Atrás quedaron esos tiempos en los que los chicos comían en otra mesa a la hora de una reunión familiar, los adultos hablaban entre sí y los chicos jugaban por su cuenta hasta el cansancio. Mundo de grandes, mundo de niños; independientes ambos y bien delimitados. Nadie podía dudar de cuál era su lugar en el grupo y se vivía esta realidad con naturalidad.
Fue pasando el tiempo y la década del 60 encontró a los jóvenes rebelándose contra las estructuras, consideradas estrictas y carentes de amor. Si bien fue una revolución necesaria para agitar estructuras adormecidas, se fijaron nuevos conceptos que por muchos años no fueron cuestionados ni revisados, dando lugar a una nueva forma de relación en los vínculos familiares en la que, justamente, otras formas están ausentes Podríamos decir que el momento actual es hijo de esa época. Hijo y nieto.
Pasamos de una frecuencia en la que los chicos aparentemente “no existían” a esta otra, la actual, en la que se convirtieron en protagonistas absolutos de la vida de los padres, creyendo que lo anterior fue “triste y malo” y haciendo alarde de no reprimir los deseos de los hijos porque uno la pasó mal ante tanta “lucha o sometimiento”. De repente surgen un sinfín de problemas en el seno familiar: chicos que sólo comen tal o cual cosa, que se irritan ante situaciones que cualquiera consideraría triviales, que imponen reglas absurdas o incómodas (por ejemplo, dormirse con la televisión prendida) o que sólo hacen la tarea bajo ciertas condiciones o ante la promesa de premios. Son hipersensibles, tienen problemas en la escuela, no se adaptan a rutinas básicas y exigen reglas propias. Los padres deambulan entre psicólogos, pediatras y educadores para arribar al mismo diagnóstico: que más que un caso clínico se trata de una cuestión de límites en los roles familiares.

__Consigna__. Retoma el texto sobre los límites en los roles familiares y continúalo a partir de su última oración.

(Elementos almacenados)
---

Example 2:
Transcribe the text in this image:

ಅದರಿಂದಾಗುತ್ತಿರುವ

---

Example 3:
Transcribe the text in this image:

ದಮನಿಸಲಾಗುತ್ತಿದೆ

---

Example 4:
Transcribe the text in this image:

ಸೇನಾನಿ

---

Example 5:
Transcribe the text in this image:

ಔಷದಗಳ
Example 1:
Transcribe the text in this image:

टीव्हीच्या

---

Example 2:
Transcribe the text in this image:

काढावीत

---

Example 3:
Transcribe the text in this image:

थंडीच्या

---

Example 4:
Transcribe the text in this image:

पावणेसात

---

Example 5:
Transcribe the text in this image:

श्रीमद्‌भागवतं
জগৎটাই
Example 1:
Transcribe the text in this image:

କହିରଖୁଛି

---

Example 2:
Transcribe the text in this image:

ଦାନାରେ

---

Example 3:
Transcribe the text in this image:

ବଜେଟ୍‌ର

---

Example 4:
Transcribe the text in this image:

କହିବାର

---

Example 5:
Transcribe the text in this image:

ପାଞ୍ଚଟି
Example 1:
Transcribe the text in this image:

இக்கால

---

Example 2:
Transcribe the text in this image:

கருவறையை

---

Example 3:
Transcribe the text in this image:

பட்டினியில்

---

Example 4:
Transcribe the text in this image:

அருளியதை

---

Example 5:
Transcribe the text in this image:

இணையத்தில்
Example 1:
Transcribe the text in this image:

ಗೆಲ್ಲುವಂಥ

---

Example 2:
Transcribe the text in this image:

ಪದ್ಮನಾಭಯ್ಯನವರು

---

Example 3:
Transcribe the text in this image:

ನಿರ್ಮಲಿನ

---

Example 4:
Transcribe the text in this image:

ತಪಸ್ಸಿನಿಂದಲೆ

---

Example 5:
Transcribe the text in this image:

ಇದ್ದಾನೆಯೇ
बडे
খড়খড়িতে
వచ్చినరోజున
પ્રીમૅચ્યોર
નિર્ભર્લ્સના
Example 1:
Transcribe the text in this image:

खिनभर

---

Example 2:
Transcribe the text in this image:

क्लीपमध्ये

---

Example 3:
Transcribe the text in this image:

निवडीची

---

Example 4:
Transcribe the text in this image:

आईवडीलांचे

__Resultado__.
Antes de convertirse en padres de estos chicos, estos adultos sufrieron, como hijos, las limitaciones impuestas por sus propios padres. Y crecieron como personas que sostuvieron esa misma posición frente a otros límites; la misma que ostentaron, naturalmente, en la primera juventud, en la etapa en que es necesario oponerse para diferenciarse. Pero desconociendo que también fueron formados, guiados y educados. Ciegos al amor de esos padres que sacrificaban su imagen al actuar de “malos” con la finalidad de contener a los hijos, de marcar posiciones éticas y morales que darían un marco de referencia, de enseñarles desde lo vivencial a tolerar frustraciones, a postergar sus impulsos en pos de una sublimación que más tarde facilitaría sacrificarse por un objetivo de adulto.
El niño crece cuando aprende a contener los impulsos; primero sentirá ganas de hacer pis y se hará encima casi al mismo tiempo, pero luego evolucionará aprendiendo a reprimir esos impulsos, a contenerlos y postergarlos. Eso está íntimamente relacionado con la capacidad de aceptar una renuncia. Por eso esta educación tan falta de límites genera gente inmadura, con grandes dificultades para realizarse. El mecanismo actual, el de los niños especiales, protagonistas, está apoyado en un corrimiento de las jerarquías, necesarias en todo orden social. Los niños se están quedando sin padres ya que los padres se niegan a educar. Incluso, como estos padres no se apoyan en los suyos, tercerizan la autoridad en múltiples consultas a especialistas, ya que cuando sienten que alguna situación se les va de las manos no pueden advertir qué está sucediendo en la intimidad de la familia.